The request:
Arrange the lines from the start of the items through the line containing "order: Charadriiformes", inclusive, as a JSON list of strings with one string per line and no blank lines.

Available records:
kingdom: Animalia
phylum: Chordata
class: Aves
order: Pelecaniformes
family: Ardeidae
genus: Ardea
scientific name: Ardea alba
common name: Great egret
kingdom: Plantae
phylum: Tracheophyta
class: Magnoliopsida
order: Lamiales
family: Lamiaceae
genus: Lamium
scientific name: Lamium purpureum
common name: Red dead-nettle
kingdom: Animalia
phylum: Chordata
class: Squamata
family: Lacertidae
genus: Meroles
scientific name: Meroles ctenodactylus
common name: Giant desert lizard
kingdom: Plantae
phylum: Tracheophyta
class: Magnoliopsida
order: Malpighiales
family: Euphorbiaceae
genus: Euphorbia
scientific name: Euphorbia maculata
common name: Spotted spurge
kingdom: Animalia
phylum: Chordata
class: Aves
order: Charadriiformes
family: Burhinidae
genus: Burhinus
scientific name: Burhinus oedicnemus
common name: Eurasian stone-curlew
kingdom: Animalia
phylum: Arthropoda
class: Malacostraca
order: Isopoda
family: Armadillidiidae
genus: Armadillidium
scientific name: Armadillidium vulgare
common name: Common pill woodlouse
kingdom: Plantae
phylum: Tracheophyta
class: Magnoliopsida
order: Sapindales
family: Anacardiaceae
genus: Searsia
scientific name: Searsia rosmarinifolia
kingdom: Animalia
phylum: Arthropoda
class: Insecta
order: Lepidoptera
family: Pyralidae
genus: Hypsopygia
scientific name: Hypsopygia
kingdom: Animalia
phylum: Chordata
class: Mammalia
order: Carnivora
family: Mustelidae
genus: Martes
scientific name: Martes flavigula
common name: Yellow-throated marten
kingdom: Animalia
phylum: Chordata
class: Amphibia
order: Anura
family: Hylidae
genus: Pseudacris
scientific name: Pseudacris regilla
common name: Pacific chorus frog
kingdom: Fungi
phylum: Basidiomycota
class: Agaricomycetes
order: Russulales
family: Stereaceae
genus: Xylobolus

Complete answer:
[
  "kingdom: Animalia",
  "phylum: Chordata",
  "class: Aves",
  "order: Pelecaniformes",
  "family: Ardeidae",
  "genus: Ardea",
  "scientific name: Ardea alba",
  "common name: Great egret",
  "kingdom: Plantae",
  "phylum: Tracheophyta",
  "class: Magnoliopsida",
  "order: Lamiales",
  "family: Lamiaceae",
  "genus: Lamium",
  "scientific name: Lamium purpureum",
  "common name: Red dead-nettle",
  "kingdom: Animalia",
  "phylum: Chordata",
  "class: Squamata",
  "family: Lacertidae",
  "genus: Meroles",
  "scientific name: Meroles ctenodactylus",
  "common name: Giant desert lizard",
  "kingdom: Plantae",
  "phylum: Tracheophyta",
  "class: Magnoliopsida",
  "order: Malpighiales",
  "family: Euphorbiaceae",
  "genus: Euphorbia",
  "scientific name: Euphorbia maculata",
  "common name: Spotted spurge",
  "kingdom: Animalia",
  "phylum: Chordata",
  "class: Aves",
  "order: Charadriiformes"
]